Netflix has launched its first interactive show, Puss in Book: Trapped in an Epic Tale, globally. How the interactive format works is, viewers are presented actionable choices for the characters in the show, they get to select between two options, and based on that the storyline is shaped. For example, at one point in the show viewers are asked if Puss should “fight valiantly” or “sit down for a cup of tea”, and depending on what they select a completely differently storyline plays out. The show is meant for kids and for repeat viewing, so that the next time they can opt for a different set of choices and see how that alters the story.

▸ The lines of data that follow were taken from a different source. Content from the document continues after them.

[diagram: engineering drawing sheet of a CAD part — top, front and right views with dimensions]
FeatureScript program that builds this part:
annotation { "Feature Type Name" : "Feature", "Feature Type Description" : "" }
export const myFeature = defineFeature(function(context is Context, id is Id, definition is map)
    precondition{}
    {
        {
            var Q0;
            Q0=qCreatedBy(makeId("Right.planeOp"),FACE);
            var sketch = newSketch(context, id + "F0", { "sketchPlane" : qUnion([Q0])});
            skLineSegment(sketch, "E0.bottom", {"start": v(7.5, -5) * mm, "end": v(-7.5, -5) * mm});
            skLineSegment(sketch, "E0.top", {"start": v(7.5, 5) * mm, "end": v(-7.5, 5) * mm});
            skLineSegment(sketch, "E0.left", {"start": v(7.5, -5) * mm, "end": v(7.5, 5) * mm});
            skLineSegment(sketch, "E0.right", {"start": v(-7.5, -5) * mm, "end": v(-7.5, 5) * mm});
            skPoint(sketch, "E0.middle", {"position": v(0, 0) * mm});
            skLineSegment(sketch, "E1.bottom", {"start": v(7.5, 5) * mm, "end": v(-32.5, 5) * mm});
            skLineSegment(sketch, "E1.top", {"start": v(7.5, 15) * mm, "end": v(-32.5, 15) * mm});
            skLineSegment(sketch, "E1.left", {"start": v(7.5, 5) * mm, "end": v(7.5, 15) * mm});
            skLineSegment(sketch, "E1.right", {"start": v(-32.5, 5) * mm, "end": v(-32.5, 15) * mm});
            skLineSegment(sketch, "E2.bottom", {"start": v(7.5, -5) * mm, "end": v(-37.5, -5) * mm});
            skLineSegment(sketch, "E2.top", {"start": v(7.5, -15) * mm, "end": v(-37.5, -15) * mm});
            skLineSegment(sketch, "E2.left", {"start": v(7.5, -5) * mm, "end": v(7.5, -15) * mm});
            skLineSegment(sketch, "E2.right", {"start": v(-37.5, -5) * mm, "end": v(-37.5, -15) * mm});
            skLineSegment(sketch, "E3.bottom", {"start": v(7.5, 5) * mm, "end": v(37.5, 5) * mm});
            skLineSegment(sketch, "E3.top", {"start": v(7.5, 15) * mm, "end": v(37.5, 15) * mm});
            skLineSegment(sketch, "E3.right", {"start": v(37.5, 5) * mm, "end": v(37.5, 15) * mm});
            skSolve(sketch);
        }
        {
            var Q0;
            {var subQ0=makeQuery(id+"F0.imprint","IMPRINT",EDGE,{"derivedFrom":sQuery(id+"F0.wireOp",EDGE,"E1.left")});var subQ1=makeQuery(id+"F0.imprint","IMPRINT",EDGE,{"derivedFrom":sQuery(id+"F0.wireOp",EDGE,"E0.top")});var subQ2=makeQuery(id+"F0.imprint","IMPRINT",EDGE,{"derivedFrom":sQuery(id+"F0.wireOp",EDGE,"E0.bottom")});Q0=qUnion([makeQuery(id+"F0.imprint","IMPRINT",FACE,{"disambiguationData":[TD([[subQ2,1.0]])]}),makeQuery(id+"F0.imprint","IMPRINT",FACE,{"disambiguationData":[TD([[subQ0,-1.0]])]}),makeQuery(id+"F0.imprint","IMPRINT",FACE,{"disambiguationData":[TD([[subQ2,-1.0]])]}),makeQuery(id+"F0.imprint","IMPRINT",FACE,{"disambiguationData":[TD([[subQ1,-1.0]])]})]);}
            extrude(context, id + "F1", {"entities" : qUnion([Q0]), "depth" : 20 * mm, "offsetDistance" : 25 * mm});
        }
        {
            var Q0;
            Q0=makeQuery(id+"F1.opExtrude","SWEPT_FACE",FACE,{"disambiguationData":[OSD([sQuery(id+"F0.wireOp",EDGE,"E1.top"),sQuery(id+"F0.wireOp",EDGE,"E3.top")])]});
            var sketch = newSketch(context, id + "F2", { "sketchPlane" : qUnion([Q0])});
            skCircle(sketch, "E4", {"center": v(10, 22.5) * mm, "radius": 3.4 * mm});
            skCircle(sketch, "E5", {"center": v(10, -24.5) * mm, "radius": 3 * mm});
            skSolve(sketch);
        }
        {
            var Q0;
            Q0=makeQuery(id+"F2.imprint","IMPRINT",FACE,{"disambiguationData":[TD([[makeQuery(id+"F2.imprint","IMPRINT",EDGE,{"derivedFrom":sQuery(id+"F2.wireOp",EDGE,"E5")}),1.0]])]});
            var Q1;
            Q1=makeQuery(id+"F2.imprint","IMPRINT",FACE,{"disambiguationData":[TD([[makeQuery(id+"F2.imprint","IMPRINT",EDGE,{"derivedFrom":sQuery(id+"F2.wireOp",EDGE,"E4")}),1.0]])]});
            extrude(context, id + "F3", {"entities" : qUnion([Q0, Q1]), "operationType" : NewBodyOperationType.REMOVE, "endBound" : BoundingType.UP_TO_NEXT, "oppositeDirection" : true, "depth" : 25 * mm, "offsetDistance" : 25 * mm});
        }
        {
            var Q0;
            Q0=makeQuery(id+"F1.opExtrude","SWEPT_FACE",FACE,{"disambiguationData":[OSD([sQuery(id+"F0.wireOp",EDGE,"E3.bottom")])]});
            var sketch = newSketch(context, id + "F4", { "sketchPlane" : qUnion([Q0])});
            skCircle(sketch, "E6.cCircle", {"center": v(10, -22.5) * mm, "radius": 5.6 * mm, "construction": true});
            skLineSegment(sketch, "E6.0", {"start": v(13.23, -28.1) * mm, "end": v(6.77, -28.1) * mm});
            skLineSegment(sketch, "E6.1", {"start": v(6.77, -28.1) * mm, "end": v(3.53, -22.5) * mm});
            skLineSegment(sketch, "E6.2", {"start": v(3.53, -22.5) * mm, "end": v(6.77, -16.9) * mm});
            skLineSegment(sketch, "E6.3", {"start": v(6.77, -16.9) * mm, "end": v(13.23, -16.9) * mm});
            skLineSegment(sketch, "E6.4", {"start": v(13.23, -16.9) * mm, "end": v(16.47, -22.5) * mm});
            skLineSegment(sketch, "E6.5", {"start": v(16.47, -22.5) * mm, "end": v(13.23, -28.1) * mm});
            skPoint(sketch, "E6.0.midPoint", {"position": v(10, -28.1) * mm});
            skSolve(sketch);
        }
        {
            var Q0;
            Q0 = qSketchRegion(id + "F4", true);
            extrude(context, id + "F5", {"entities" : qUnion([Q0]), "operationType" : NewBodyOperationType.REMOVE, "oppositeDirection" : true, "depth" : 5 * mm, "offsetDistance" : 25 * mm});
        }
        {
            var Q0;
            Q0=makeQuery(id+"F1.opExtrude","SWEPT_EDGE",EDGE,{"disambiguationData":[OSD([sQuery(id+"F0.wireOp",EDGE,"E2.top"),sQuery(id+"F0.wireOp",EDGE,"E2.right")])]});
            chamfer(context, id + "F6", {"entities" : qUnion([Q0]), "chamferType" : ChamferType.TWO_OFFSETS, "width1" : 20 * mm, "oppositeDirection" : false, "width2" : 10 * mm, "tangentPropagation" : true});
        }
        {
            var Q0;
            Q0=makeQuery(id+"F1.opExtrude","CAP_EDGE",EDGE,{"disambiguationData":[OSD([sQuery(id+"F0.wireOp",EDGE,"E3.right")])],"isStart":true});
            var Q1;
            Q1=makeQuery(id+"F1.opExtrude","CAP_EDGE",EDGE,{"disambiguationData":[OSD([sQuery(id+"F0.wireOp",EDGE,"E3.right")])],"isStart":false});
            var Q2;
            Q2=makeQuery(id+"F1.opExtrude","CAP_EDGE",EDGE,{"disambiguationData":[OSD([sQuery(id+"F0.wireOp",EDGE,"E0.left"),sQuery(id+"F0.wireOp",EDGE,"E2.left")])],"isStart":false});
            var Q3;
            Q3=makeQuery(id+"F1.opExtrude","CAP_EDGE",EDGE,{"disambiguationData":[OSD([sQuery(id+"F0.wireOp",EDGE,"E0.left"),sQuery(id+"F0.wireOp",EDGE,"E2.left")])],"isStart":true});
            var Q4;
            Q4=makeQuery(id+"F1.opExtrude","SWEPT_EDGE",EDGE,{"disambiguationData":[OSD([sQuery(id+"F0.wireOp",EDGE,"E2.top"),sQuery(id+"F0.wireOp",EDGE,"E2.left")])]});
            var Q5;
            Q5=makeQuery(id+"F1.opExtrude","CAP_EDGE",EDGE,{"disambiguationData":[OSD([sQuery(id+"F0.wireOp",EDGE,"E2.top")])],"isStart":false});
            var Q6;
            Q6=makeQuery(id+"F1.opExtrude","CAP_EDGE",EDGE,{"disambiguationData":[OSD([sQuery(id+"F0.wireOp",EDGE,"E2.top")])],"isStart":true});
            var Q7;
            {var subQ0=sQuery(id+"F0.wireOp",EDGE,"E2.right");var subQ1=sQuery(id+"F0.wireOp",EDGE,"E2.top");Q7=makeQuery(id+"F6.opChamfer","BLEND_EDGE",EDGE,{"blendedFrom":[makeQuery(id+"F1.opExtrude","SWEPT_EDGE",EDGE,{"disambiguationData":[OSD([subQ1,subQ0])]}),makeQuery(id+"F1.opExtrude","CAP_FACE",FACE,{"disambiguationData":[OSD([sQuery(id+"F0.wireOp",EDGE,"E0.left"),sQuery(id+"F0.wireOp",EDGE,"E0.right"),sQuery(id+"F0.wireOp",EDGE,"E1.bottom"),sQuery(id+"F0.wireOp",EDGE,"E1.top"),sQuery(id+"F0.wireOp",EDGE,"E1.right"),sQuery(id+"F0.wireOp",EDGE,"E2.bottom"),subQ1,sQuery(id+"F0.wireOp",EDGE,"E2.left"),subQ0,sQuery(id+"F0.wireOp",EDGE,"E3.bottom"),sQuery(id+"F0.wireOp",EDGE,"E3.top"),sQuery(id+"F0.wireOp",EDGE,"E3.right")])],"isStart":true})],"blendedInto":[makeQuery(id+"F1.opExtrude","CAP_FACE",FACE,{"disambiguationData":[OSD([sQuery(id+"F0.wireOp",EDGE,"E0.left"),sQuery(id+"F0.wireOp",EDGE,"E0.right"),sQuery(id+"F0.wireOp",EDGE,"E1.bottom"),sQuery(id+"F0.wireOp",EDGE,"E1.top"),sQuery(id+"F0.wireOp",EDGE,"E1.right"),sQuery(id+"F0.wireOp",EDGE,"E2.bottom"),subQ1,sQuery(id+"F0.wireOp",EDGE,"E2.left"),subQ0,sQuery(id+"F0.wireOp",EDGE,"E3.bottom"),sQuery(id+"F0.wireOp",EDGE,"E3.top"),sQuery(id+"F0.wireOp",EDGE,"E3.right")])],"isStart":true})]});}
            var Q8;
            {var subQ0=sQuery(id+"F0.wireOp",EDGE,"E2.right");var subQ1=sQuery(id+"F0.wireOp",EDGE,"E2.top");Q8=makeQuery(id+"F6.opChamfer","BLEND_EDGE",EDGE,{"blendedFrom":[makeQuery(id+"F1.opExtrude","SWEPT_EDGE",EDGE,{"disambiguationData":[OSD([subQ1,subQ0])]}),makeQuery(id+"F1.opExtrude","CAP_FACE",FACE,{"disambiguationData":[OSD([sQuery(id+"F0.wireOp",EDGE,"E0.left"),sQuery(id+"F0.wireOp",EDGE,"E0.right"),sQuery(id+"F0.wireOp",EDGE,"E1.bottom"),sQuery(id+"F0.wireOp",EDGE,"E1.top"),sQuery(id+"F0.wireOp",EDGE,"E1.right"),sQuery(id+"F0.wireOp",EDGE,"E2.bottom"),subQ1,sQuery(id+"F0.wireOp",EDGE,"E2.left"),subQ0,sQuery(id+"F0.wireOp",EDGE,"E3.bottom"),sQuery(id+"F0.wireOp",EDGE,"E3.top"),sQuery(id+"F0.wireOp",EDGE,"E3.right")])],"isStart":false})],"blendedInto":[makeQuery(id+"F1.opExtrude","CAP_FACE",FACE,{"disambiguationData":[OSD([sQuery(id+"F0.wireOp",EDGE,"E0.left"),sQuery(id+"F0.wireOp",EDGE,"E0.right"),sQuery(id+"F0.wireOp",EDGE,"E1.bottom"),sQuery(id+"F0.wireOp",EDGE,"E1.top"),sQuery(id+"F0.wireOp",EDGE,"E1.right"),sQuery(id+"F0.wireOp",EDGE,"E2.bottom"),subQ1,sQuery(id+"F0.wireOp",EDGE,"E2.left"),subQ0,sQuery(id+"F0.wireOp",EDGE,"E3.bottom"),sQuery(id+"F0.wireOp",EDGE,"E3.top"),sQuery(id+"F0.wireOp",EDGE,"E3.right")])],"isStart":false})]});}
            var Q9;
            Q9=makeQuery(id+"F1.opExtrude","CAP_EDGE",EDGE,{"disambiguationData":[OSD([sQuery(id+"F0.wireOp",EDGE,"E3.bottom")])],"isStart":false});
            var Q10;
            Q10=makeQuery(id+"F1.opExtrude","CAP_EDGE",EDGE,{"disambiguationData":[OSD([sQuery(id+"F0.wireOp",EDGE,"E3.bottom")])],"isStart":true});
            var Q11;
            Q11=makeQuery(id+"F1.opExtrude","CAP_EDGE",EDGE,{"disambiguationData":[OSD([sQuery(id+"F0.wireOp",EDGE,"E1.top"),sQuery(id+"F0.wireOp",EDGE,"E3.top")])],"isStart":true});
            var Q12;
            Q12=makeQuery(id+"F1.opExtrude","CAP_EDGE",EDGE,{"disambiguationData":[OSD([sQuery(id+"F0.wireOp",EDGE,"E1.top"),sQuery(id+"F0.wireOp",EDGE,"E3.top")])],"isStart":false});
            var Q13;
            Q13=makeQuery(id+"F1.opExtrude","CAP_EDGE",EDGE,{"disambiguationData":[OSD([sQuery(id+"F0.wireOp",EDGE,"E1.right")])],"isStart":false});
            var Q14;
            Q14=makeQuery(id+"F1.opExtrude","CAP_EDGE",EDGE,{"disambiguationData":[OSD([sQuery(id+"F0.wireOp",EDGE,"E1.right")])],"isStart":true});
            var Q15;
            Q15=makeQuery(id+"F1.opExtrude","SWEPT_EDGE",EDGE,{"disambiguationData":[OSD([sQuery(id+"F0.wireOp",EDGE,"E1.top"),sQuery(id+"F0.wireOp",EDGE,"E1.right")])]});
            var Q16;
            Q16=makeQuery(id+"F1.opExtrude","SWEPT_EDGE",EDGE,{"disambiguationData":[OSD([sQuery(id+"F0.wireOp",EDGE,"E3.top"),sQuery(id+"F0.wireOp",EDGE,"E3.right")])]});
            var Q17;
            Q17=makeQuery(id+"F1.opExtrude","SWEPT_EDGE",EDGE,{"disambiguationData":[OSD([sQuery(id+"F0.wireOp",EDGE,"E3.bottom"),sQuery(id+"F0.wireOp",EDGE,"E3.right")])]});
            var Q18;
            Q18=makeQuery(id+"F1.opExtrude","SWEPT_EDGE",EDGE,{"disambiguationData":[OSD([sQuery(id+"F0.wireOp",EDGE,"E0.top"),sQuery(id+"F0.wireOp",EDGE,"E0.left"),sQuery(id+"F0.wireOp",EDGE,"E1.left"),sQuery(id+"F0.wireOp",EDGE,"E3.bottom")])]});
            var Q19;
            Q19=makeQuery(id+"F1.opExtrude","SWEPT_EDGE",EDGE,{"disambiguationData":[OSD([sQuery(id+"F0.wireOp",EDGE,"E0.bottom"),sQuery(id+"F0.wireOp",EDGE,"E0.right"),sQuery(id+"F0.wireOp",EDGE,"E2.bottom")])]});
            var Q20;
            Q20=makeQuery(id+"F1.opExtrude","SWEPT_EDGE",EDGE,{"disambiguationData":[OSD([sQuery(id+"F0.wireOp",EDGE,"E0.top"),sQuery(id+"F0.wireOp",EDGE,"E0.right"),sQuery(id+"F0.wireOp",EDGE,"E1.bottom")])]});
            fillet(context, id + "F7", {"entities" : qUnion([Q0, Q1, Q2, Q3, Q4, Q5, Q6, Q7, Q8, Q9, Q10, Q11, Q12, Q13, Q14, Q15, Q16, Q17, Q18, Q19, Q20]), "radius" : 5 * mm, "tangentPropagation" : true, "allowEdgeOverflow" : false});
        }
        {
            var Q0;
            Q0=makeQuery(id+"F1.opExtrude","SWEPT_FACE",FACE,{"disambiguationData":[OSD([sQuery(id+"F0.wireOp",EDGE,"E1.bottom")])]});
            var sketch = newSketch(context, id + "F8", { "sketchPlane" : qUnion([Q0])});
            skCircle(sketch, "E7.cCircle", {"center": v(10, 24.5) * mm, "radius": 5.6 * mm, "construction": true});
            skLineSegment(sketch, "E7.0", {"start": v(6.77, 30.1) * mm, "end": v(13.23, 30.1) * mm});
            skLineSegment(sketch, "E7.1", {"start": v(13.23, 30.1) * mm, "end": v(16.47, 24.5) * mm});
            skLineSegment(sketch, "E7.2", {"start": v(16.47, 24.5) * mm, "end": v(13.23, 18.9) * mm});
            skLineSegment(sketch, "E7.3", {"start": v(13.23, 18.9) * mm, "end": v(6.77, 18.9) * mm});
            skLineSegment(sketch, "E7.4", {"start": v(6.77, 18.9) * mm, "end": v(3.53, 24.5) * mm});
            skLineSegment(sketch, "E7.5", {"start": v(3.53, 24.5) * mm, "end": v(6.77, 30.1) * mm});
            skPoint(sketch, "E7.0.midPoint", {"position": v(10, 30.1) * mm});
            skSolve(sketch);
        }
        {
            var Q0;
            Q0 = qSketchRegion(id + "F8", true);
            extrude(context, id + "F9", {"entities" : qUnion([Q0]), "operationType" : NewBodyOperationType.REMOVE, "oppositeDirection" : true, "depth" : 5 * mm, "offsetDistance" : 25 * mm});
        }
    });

Currently, Puss in Book is the only interactive title on Netflix. The second show, Buddy Thunderstruck: The Maybe Pile will be available from July 14, 2017 onward, while the third show, Stretch Armstrong: The Breakout is under production and is expected some time in 2018.

The show is available on smart TVs, streaming media players, game consoles, and iOS devices with the latest version of the Netflix app. The company says that interactive content is not supported on the Netflix website, Android devices, Chromecast and Apple TV. On these devices a linear version of the show will play, without choices.

Focus on content

Netflix’s Q1 result revealed that subscriptions have slowed down across markets. The company missed its 100 million subscribers forecast for Q1. In India, it has 2-3 lakh subscribers, based on RTIs and an analysis by MediaNama. The company will be spending $6 billion on original content, including in India (here and here). In India, Netflix also has tie-ups with Red Chillies Entertainment and Viacom18 and will start streaming movies from these production houses in Q2.

According to Netflix’s chief content officer, Ted Sarandos the company follows an 80:20 ratio for content: 80% Hollywood content vs 20% local content. And while he agreed that there might be some variance in certain countries, he hasn’t seen any reversal to it in any territory yet.